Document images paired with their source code
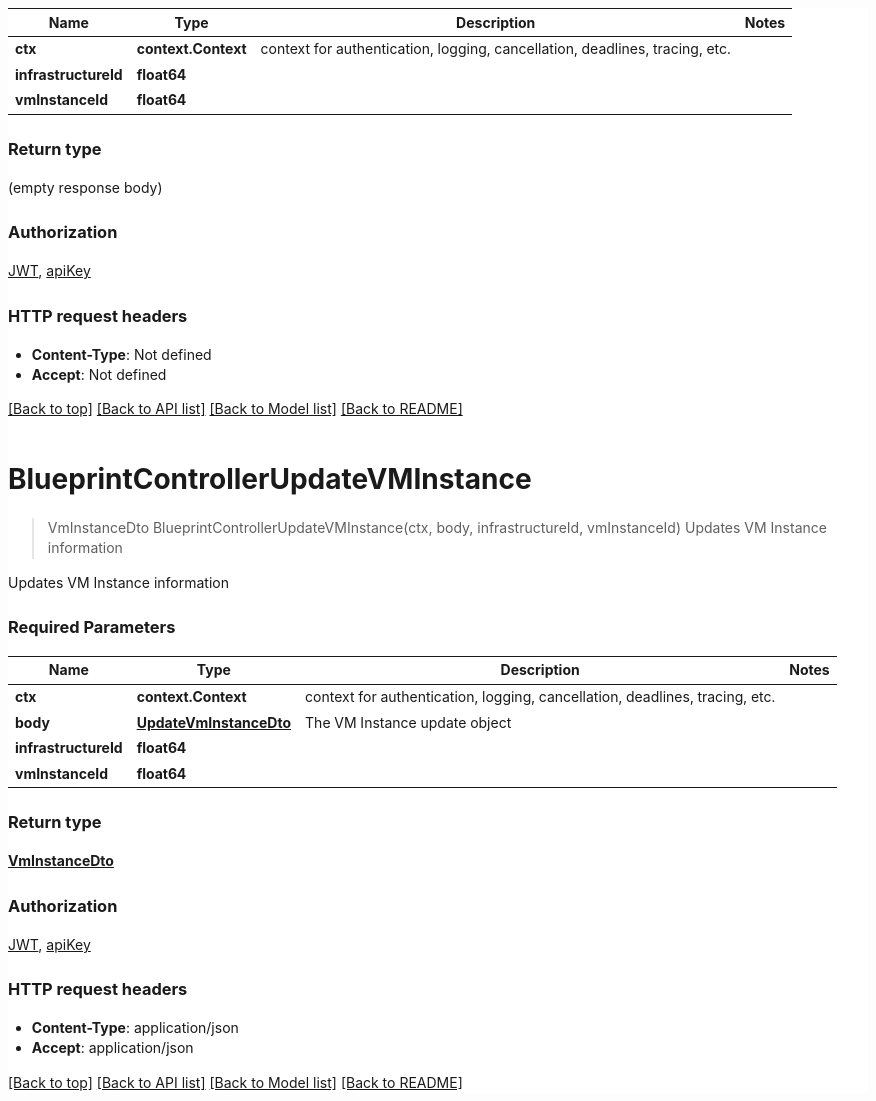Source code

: Name | Type | Description  | Notes
------------- | ------------- | ------------- | -------------
 **ctx** | **context.Context** | context for authentication, logging, cancellation, deadlines, tracing, etc.
  **infrastructureId** | **float64**|  | 
  **vmInstanceId** | **float64**|  | 

### Return type

 (empty response body)

### Authorization

[JWT](../README.md#JWT), [apiKey](../README.md#apiKey)

### HTTP request headers

 - **Content-Type**: Not defined
 - **Accept**: Not defined

[[Back to top]](#) [[Back to API list]](../README.md#documentation-for-api-endpoints) [[Back to Model list]](../README.md#documentation-for-models) [[Back to README]](../README.md)

# **BlueprintControllerUpdateVMInstance**
> VmInstanceDto BlueprintControllerUpdateVMInstance(ctx, body, infrastructureId, vmInstanceId)
Updates VM Instance information

Updates VM Instance information

### Required Parameters

Name | Type | Description  | Notes
------------- | ------------- | ------------- | -------------
 **ctx** | **context.Context** | context for authentication, logging, cancellation, deadlines, tracing, etc.
  **body** | [**UpdateVmInstanceDto**](UpdateVmInstanceDto.md)| The VM Instance update object | 
  **infrastructureId** | **float64**|  | 
  **vmInstanceId** | **float64**|  | 

### Return type

[**VmInstanceDto**](VMInstanceDto.md)

### Authorization

[JWT](../README.md#JWT), [apiKey](../README.md#apiKey)

### HTTP request headers

 - **Content-Type**: application/json
 - **Accept**: application/json

[[Back to top]](#) [[Back to API list]](../README.md#documentation-for-api-endpoints) [[Back to Model list]](../README.md#documentation-for-models) [[Back to README]](../README.md)

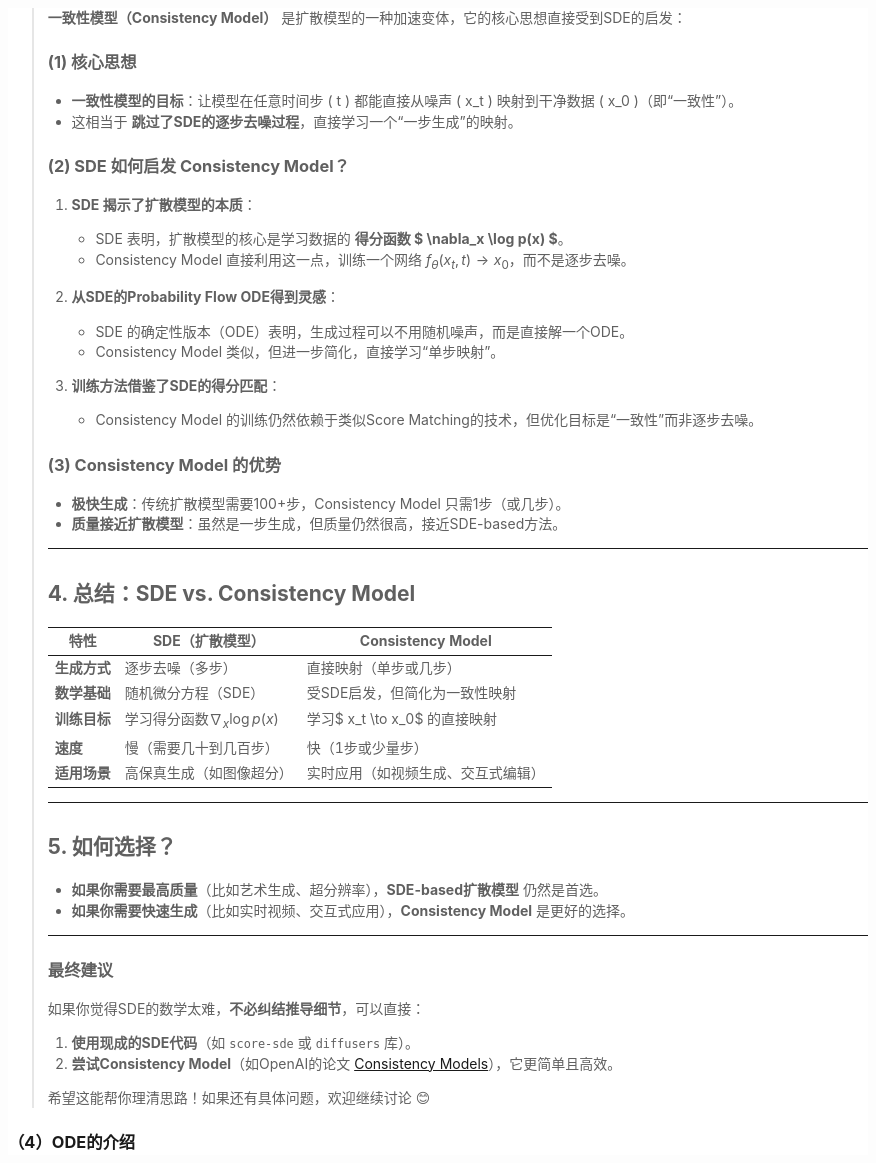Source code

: > **一致性模型（Consistency Model）** 是扩散模型的一种加速变体，它的核心思想直接受到SDE的启发：
>
> ### **(1) 核心思想**
> - **一致性模型的目标**：让模型在任意时间步 \( t \) 都能直接从噪声 \( x_t \) 映射到干净数据 \( x_0 \)（即“一致性”）。
> - 这相当于 **跳过了SDE的逐步去噪过程**，直接学习一个“一步生成”的映射。
>
> ### **(2) SDE 如何启发 Consistency Model？**
> 1. **SDE 揭示了扩散模型的本质**：
>    - SDE 表明，扩散模型的核心是学习数据的 **得分函数 $ \nabla_x \log p(x) $**。
>    - Consistency Model 直接利用这一点，训练一个网络 $f_\theta(x_t, t) \to x_0$，而不是逐步去噪。
>
> 2. **从SDE的Probability Flow ODE得到灵感**：
>    - SDE 的确定性版本（ODE）表明，生成过程可以不用随机噪声，而是直接解一个ODE。
>    - Consistency Model 类似，但进一步简化，直接学习“单步映射”。
>
> 3. **训练方法借鉴了SDE的得分匹配**：
>    - Consistency Model 的训练仍然依赖于类似Score Matching的技术，但优化目标是“一致性”而非逐步去噪。
>
> ### **(3) Consistency Model 的优势**
> - **极快生成**：传统扩散模型需要100+步，Consistency Model 只需1步（或几步）。
> - **质量接近扩散模型**：虽然是一步生成，但质量仍然很高，接近SDE-based方法。
>
> ---
>
> ## **4. 总结：SDE vs. Consistency Model**
> | 特性         | SDE（扩散模型）                  | Consistency Model                  |
> | ------------ | -------------------------------- | ---------------------------------- |
> | **生成方式** | 逐步去噪（多步）                 | 直接映射（单步或几步）             |
> | **数学基础** | 随机微分方程（SDE）              | 受SDE启发，但简化为一致性映射      |
> | **训练目标** | 学习得分函数$\nabla_x \log p(x)$ | 学习$ x_t \to x_0$ 的直接映射      |
> | **速度**     | 慢（需要几十到几百步）           | 快（1步或少量步）                  |
> | **适用场景** | 高保真生成（如图像超分）         | 实时应用（如视频生成、交互式编辑） |
>
> ---
>
> ## **5. 如何选择？**
> - **如果你需要最高质量**（比如艺术生成、超分辨率），**SDE-based扩散模型** 仍然是首选。
> - **如果你需要快速生成**（比如实时视频、交互式应用），**Consistency Model** 是更好的选择。
>
> ---
>
> ### **最终建议**
> 如果你觉得SDE的数学太难，**不必纠结推导细节**，可以直接：
> 1. **使用现成的SDE代码**（如 `score-sde` 或 `diffusers` 库）。
> 2. **尝试Consistency Model**（如OpenAI的论文 [Consistency Models](https://arxiv.org/abs/2301.01442)），它更简单且高效。
>
> 希望这能帮你理清思路！如果还有具体问题，欢迎继续讨论 😊



### （4）ODE的介绍
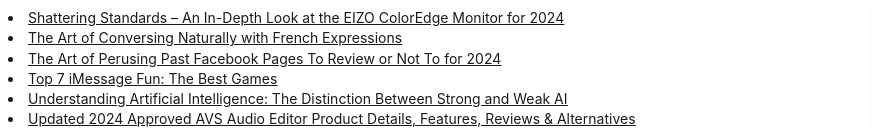 <li><a href="https://fox-direct.techidaily.com/shattering-standards-an-in-depth-look-at-the-eizo-coloredge-monitor-for-2024/"><u>Shattering Standards – An In-Depth Look at the EIZO ColorEdge Monitor for 2024</u></a></li>
<li><a href="https://mondly-stories.techidaily.com/the-art-of-conversing-naturally-with-french-expressions/"><u>The Art of Conversing Naturally with French Expressions</u></a></li>
<li><a href="https://some-skills.techidaily.com/the-art-of-perusing-past-facebook-pages-to-review-or-not-to-for-2024/"><u>The Art of Perusing Past Facebook Pages To Review or Not To for 2024</u></a></li>
<li><a href="https://technical-tips.techidaily.com/top-7-imessage-fun-the-best-games/"><u>Top 7 iMessage Fun: The Best Games</u></a></li>
<li><a href="https://tech-hub.techidaily.com/understanding-artificial-intelligence-the-distinction-between-strong-and-weak-ai/"><u>Understanding Artificial Intelligence: The Distinction Between Strong and Weak AI</u></a></li>
<li><a href="https://voice-adjusting.techidaily.com/updated-2024-approved-avs-audio-editor-product-details-features-reviews-and-alternatives/"><u>Updated 2024 Approved AVS Audio Editor Product Details, Features, Reviews & Alternatives</u></a></li>
</ul></div>
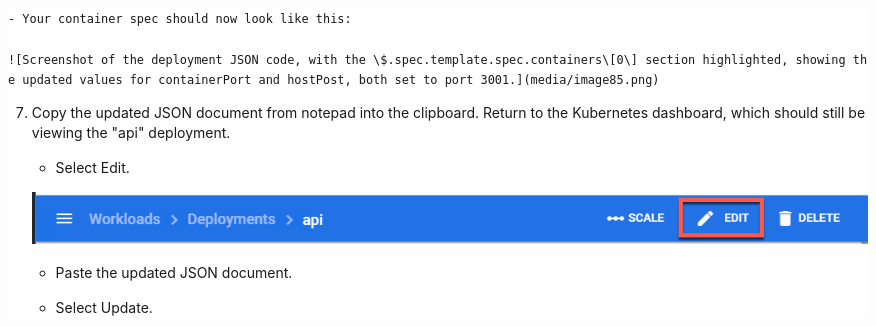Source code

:     - Your container spec should now look like this:

    ![Screenshot of the deployment JSON code, with the \$.spec.template.spec.containers\[0\] section highlighted, showing the updated values for containerPort and hostPost, both set to port 3001.](media/image85.png)

7. Copy the updated JSON document from notepad into the clipboard. Return to the Kubernetes dashboard, which should still be viewing the "api" deployment.

    - Select Edit.

    ![In the Workloads \> Deployments \> api bar, the Edit icon is highlighted.](media/image87.png)

    - Paste the updated JSON document.

    - Select Update.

▶ Aim of the task:
Return the source text of every record above verbatim, leaving the pictures out.

▶ Response to the task:
Source code

: Name | Type | Description  | Notes
------------- | ------------- | ------------- | -------------
 **ctx** | **context.Context** | context for authentication, logging, cancellation, deadlines, tracing, etc.
  **infrastructureId** | **float64**|  | 
  **vmInstanceId** | **float64**|  | 

### Return type

 (empty response body)

### Authorization

[JWT](../README.md#JWT), [apiKey](../README.md#apiKey)

### HTTP request headers

 - **Content-Type**: Not defined
 - **Accept**: Not defined

[[Back to top]](#) [[Back to API list]](../README.md#documentation-for-api-endpoints) [[Back to Model list]](../README.md#documentation-for-models) [[Back to README]](../README.md)

# **BlueprintControllerUpdateVMInstance**
> VmInstanceDto BlueprintControllerUpdateVMInstance(ctx, body, infrastructureId, vmInstanceId)
Updates VM Instance information

Updates VM Instance information

### Required Parameters

Name | Type | Description  | Notes
------------- | ------------- | ------------- | -------------
 **ctx** | **context.Context** | context for authentication, logging, cancellation, deadlines, tracing, etc.
  **body** | [**UpdateVmInstanceDto**](UpdateVmInstanceDto.md)| The VM Instance update object | 
  **infrastructureId** | **float64**|  | 
  **vmInstanceId** | **float64**|  | 

### Return type

[**VmInstanceDto**](VMInstanceDto.md)

### Authorization

[JWT](../README.md#JWT), [apiKey](../README.md#apiKey)

### HTTP request headers

 - **Content-Type**: application/json
 - **Accept**: application/json

[[Back to top]](#) [[Back to API list]](../README.md#documentation-for-api-endpoints) [[Back to Model list]](../README.md#documentation-for-models) [[Back to README]](../README.md)

Source code

: > **一致性模型（Consistency Model）** 是扩散模型的一种加速变体，它的核心思想直接受到SDE的启发：
>
> ### **(1) 核心思想**
> - **一致性模型的目标**：让模型在任意时间步 \( t \) 都能直接从噪声 \( x_t \) 映射到干净数据 \( x_0 \)（即“一致性”）。
> - 这相当于 **跳过了SDE的逐步去噪过程**，直接学习一个“一步生成”的映射。
>
> ### **(2) SDE 如何启发 Consistency Model？**
> 1. **SDE 揭示了扩散模型的本质**：
>    - SDE 表明，扩散模型的核心是学习数据的 **得分函数 $ \nabla_x \log p(x) $**。
>    - Consistency Model 直接利用这一点，训练一个网络 $f_\theta(x_t, t) \to x_0$，而不是逐步去噪。
>
> 2. **从SDE的Probability Flow ODE得到灵感**：
>    - SDE 的确定性版本（ODE）表明，生成过程可以不用随机噪声，而是直接解一个ODE。
>    - Consistency Model 类似，但进一步简化，直接学习“单步映射”。
>
> 3. **训练方法借鉴了SDE的得分匹配**：
>    - Consistency Model 的训练仍然依赖于类似Score Matching的技术，但优化目标是“一致性”而非逐步去噪。
>
> ### **(3) Consistency Model 的优势**
> - **极快生成**：传统扩散模型需要100+步，Consistency Model 只需1步（或几步）。
> - **质量接近扩散模型**：虽然是一步生成，但质量仍然很高，接近SDE-based方法。
>
> ---
>
> ## **4. 总结：SDE vs. Consistency Model**
> | 特性         | SDE（扩散模型）                  | Consistency Model                  |
> | ------------ | -------------------------------- | ---------------------------------- |
> | **生成方式** | 逐步去噪（多步）                 | 直接映射（单步或几步）             |
> | **数学基础** | 随机微分方程（SDE）              | 受SDE启发，但简化为一致性映射      |
> | **训练目标** | 学习得分函数$\nabla_x \log p(x)$ | 学习$ x_t \to x_0$ 的直接映射      |
> | **速度**     | 慢（需要几十到几百步）           | 快（1步或少量步）                  |
> | **适用场景** | 高保真生成（如图像超分）         | 实时应用（如视频生成、交互式编辑） |
>
> ---
>
> ## **5. 如何选择？**
> - **如果你需要最高质量**（比如艺术生成、超分辨率），**SDE-based扩散模型** 仍然是首选。
> - **如果你需要快速生成**（比如实时视频、交互式应用），**Consistency Model** 是更好的选择。
>
> ---
>
> ### **最终建议**
> 如果你觉得SDE的数学太难，**不必纠结推导细节**，可以直接：
> 1. **使用现成的SDE代码**（如 `score-sde` 或 `diffusers` 库）。
> 2. **尝试Consistency Model**（如OpenAI的论文 [Consistency Models](https://arxiv.org/abs/2301.01442)），它更简单且高效。
>
> 希望这能帮你理清思路！如果还有具体问题，欢迎继续讨论 😊



### （4）ODE的介绍
 <li><a href="https://fox-direct.techidaily.com/shattering-standards-an-in-depth-look-at-the-eizo-coloredge-monitor-for-2024/"><u>Shattering Standards – An In-Depth Look at the EIZO ColorEdge Monitor for 2024</u></a></li>
<li><a href="https://mondly-stories.techidaily.com/the-art-of-conversing-naturally-with-french-expressions/"><u>The Art of Conversing Naturally with French Expressions</u></a></li>
<li><a href="https://some-skills.techidaily.com/the-art-of-perusing-past-facebook-pages-to-review-or-not-to-for-2024/"><u>The Art of Perusing Past Facebook Pages To Review or Not To for 2024</u></a></li>
<li><a href="https://technical-tips.techidaily.com/top-7-imessage-fun-the-best-games/"><u>Top 7 iMessage Fun: The Best Games</u></a></li>
<li><a href="https://tech-hub.techidaily.com/understanding-artificial-intelligence-the-distinction-between-strong-and-weak-ai/"><u>Understanding Artificial Intelligence: The Distinction Between Strong and Weak AI</u></a></li>
<li><a href="https://voice-adjusting.techidaily.com/updated-2024-approved-avs-audio-editor-product-details-features-reviews-and-alternatives/"><u>Updated 2024 Approved AVS Audio Editor Product Details, Features, Reviews & Alternatives</u></a></li>
</ul></div>
Source code

:     - Your container spec should now look like this:

    ![Screenshot of the deployment JSON code, with the \$.spec.template.spec.containers\[0\] section highlighted, showing the updated values for containerPort and hostPost, both set to port 3001.](media/image85.png)

7. Copy the updated JSON document from notepad into the clipboard. Return to the Kubernetes dashboard, which should still be viewing the "api" deployment.

    - Select Edit.

    ![In the Workloads \> Deployments \> api bar, the Edit icon is highlighted.](media/image87.png)

    - Paste the updated JSON document.

    - Select Update.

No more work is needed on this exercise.